Based on the above, we conclude that the trustee is bound by the terms of the first stipulation and that there was a default of that stipulation whereby the first mortgagee was entitled to proceed with mortgage foreclosure proceedings. Therefore, the continued hearing set for the consideration of the other grounds raised by the debtor and by Stein and Silverman in objecting to the trustee's application for approval of the second stipulation will be held as scheduled.
NOTES
[1]  This opinion constitutes the findings of fact and conclusions of law required by Rule 752 of the Rules of Bankruptcy Procedure.
[2]  The first mortgagee is the Trustees of Central States, Southeast and Southwest Areas Pension Fund.
[3]  Stein and Silverman assert that they are partners in a partnership which owns 100% of the stock of the debtor.

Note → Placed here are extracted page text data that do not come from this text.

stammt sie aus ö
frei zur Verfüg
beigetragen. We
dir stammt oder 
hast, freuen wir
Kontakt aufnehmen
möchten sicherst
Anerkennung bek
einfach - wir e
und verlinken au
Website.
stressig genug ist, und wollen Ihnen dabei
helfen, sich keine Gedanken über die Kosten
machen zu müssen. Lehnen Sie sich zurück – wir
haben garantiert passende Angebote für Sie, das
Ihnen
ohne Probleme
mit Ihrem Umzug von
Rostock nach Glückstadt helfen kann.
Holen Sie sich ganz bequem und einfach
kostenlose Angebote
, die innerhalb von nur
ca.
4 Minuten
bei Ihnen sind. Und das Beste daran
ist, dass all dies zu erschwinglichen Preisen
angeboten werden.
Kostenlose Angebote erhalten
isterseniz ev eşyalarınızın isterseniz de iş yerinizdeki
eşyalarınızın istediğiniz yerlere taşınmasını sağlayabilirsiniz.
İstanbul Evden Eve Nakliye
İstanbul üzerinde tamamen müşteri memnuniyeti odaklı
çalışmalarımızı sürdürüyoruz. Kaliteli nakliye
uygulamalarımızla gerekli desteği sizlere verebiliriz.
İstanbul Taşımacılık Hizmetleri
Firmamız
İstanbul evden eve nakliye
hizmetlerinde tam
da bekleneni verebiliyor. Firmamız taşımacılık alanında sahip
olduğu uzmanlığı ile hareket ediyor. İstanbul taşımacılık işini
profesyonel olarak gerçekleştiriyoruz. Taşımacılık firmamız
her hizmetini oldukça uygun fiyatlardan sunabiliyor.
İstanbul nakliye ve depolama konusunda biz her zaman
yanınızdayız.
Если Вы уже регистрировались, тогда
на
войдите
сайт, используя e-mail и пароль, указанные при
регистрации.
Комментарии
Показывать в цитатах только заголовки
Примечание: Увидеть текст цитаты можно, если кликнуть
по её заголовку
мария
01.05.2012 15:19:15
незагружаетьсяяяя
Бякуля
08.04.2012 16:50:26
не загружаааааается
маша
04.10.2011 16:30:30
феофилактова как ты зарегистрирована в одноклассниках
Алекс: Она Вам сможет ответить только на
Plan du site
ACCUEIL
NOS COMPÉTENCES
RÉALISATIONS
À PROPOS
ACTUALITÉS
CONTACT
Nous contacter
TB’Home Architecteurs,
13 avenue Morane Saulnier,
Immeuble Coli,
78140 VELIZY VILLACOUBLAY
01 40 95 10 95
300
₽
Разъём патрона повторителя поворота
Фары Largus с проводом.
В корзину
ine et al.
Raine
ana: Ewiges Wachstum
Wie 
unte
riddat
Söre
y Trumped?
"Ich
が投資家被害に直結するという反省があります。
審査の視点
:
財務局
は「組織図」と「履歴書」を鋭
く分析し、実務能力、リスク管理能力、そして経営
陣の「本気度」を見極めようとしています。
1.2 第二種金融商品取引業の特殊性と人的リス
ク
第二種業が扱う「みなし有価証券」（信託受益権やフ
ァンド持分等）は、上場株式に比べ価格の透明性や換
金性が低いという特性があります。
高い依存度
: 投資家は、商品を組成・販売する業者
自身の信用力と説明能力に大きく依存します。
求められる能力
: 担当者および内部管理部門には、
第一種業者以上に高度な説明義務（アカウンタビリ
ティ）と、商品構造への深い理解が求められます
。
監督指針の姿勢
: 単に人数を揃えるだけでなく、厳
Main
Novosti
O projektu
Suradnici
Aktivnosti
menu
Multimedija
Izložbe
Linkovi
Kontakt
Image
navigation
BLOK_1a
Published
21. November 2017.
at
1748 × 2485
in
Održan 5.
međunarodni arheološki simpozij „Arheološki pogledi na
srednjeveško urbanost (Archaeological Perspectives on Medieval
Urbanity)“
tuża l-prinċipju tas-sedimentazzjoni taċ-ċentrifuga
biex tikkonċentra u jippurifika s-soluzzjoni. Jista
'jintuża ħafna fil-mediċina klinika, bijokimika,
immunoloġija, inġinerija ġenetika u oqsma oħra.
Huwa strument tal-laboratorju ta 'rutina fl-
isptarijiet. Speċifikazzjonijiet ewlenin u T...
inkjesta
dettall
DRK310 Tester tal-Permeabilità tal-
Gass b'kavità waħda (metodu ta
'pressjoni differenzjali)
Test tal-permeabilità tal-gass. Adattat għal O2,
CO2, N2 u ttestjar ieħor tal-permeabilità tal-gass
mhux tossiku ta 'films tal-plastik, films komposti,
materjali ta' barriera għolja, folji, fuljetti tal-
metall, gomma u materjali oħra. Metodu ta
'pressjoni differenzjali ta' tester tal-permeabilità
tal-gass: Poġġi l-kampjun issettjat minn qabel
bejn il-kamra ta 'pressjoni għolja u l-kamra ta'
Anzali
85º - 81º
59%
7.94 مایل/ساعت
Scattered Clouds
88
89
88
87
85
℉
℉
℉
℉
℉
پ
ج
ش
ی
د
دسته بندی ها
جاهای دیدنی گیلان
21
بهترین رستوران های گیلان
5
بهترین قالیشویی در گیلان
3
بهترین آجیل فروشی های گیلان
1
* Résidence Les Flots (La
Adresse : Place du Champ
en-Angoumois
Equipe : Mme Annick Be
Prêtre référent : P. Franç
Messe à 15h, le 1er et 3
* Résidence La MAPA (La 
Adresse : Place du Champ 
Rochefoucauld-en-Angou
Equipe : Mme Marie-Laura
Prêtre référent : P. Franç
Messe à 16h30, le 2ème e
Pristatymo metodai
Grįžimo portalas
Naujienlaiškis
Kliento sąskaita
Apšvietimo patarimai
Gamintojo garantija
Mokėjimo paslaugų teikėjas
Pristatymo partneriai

[4]  On or about November 25, 1981, the trustee tendered a check (dated November 27, 1981) for the November payment. The first mortgagee refused to accept that check and it is presently being held by the attorney for the first mortgagee pending a decision by the court on the approval of the second stipulation.
[5]  On November 18, 1981, the Philadelphia College of the Performing Arts ("the College") tendered a check in the amount of the November payment to the agent of the first mortgagee. The first mortgagee refused to accept that check and it was returned to the College that day.
[6]  See Exhibit P-1, ¶ 12 of the first stipulation.
[7]  The legislative history to § 1107(a) states, in part:

This section places a debtor in possession in the shoes of a trustee in every way. The debtor is given the rights and powers of a chapter 11 trustee. He is required to perform the functions and duties of a chapter 11 trustee (except the investigative duties). He is also subject to any limitations on a chapter 11 trustee, and to such other limitations and conditions as the court prescribes cf. Wolf v. Weinstein, 372 U.S. 633, 649-650, 83 S. Ct. 969, 979, 10 L. Ed. 2d 33 (1963).
S.Rep.No. 95-989, 95th Cong., 2d Sess. 116 (1978). See also, H.R.Rep.No. 95-595, 95th Cong., 1st Sess. 404 (1977), U.S.Code Cong. & Admin.News 1978, p. 5787.
[8]  See Exhibit P-1, ¶s 3 and 5 of the first stipulation.
[9]  The detriment to the estate is that the second stipulation requires the trustee to sell the Philadelphia Athletic Club building free and clear of the first mortgage, whereas, under the first stipulation and the mortgage, the trustee would have been able to sell the property subject to the first mortgage (which has a 6¼% interest rate).
[10]  See Exhibit P-1, ¶ 5 of the first stipulation.